Redox Homeostasis as a Key Regulator of Intramolecular Cyclization in Fungal Perylenequinones.

Perylenequinones (PQs) such as hypocrellins and hypomycins are fungal-derived redox-active metabolites with known roles as photosensitizers in the oxidative stress response and applications in photodynamic therapy (PDT). Here, we report that sp., a filamentous fungus, can survive and grow under strictly anaerobic (argon) conditions─an unexpected finding for a multicellular eukaryote. Modulating redox homeostasis through chemical reduction and oxygen limitation promotes the intramolecular cyclization of hypocrellins, enhancing hypomycin biosynthesis.
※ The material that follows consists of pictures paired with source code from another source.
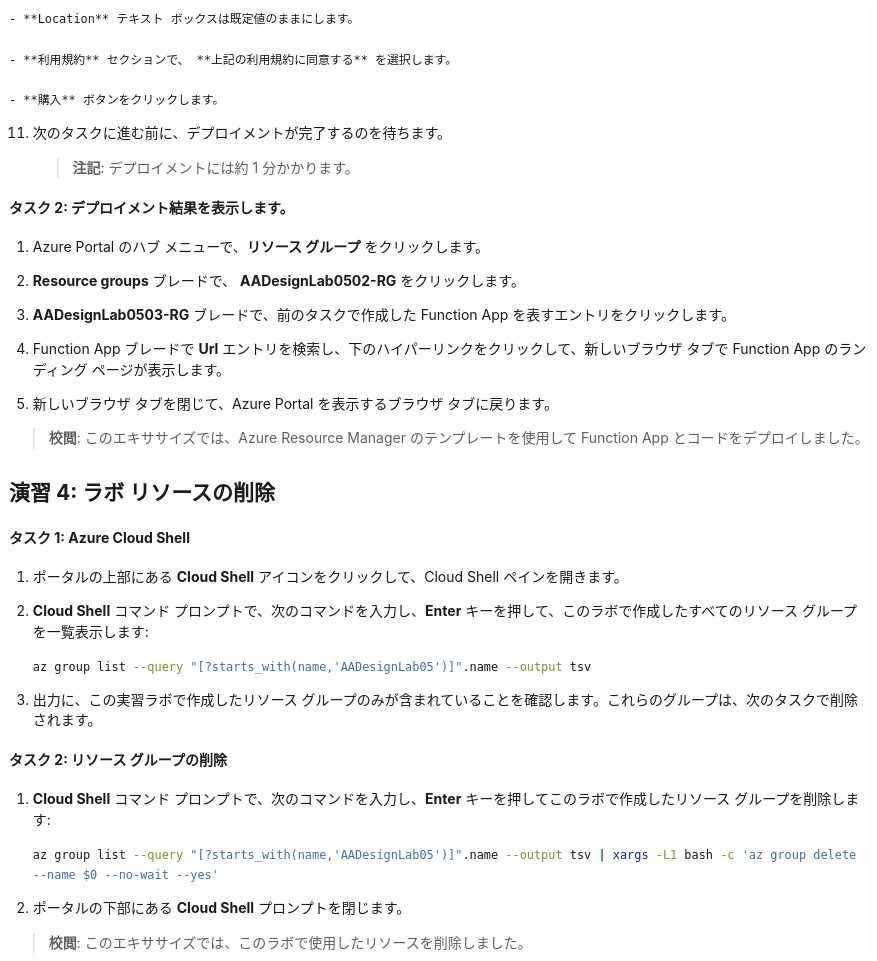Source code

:     - **Location** テキスト ボックスは既定値のままにします。

    - **利用規約** セクションで、 **上記の利用規約に同意する** を選択します。

    - **購入** ボタンをクリックします。

11. 次のタスクに進む前に、デプロイメントが完了するのを待ちます。

    > **注記**: デプロイメントには約 1 分かかります。


#### タスク 2: デプロイメント結果を表示します。

1. Azure Portal のハブ メニューで、**リソース グループ** をクリックします。

2. **Resource groups** ブレードで、 **AADesignLab0502-RG** をクリックします。

3. **AADesignLab0503-RG** ブレードで、前のタスクで作成した Function App を表すエントリをクリックします。

4. Function App ブレードで **Url** エントリを検索し、下のハイパーリンクをクリックして、新しいブラウザ タブで Function App のランディング ページが表示します。

5. 新しいブラウザ タブを閉じて、Azure Portal を表示するブラウザ タブに戻ります。

> **校閲**: このエキササイズでは、Azure Resource Manager のテンプレートを使用して Function App とコードをデプロイしました。


## 演習 4: ラボ リソースの削除

#### タスク 1: Azure Cloud Shell

1. ポータルの上部にある **Cloud Shell** アイコンをクリックして、Cloud Shell ペインを開きます。

2. **Cloud Shell** コマンド プロンプトで、次のコマンドを入力し、**Enter** キーを押して、このラボで作成したすべてのリソース グループを一覧表示します:

    ```sh
    az group list --query "[?starts_with(name,'AADesignLab05')]".name --output tsv
    ```

3. 出力に、この実習ラボで作成したリソース グループのみが含まれていることを確認します。これらのグループは、次のタスクで削除されます。

#### タスク 2: リソース グループの削除

1. **Cloud Shell** コマンド プロンプトで、次のコマンドを入力し、**Enter** キーを押してこのラボで作成したリソース グループを削除します:

    ```sh
    az group list --query "[?starts_with(name,'AADesignLab05')]".name --output tsv | xargs -L1 bash -c 'az group delete --name $0 --no-wait --yes'
    ```

2. ポータルの下部にある **Cloud Shell** プロンプトを閉じます。


> **校閲**: このエキササイズでは、このラボで使用したリソースを削除しました。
Moisture content further influences these transformations, with high water levels favoring keto-enol tautomerization and dry, reducing environments promoting hydride substitution at the peripheral positions. These findings highlight redox modulation as a key driver of perylenequinone metabolism and suggest that PQs may contribute to maintaining redox balance under anaerobic stress, hinting at a broader role in oxygen-independent adaptation in filamentous fungi. This work offers new insights at the interface of redox biology, chemical signaling, and fungal metabolism, with potential implications for the stability and function of PQ-based PDT agents in hypoxic, reducing conditions such as tumor microenvironments.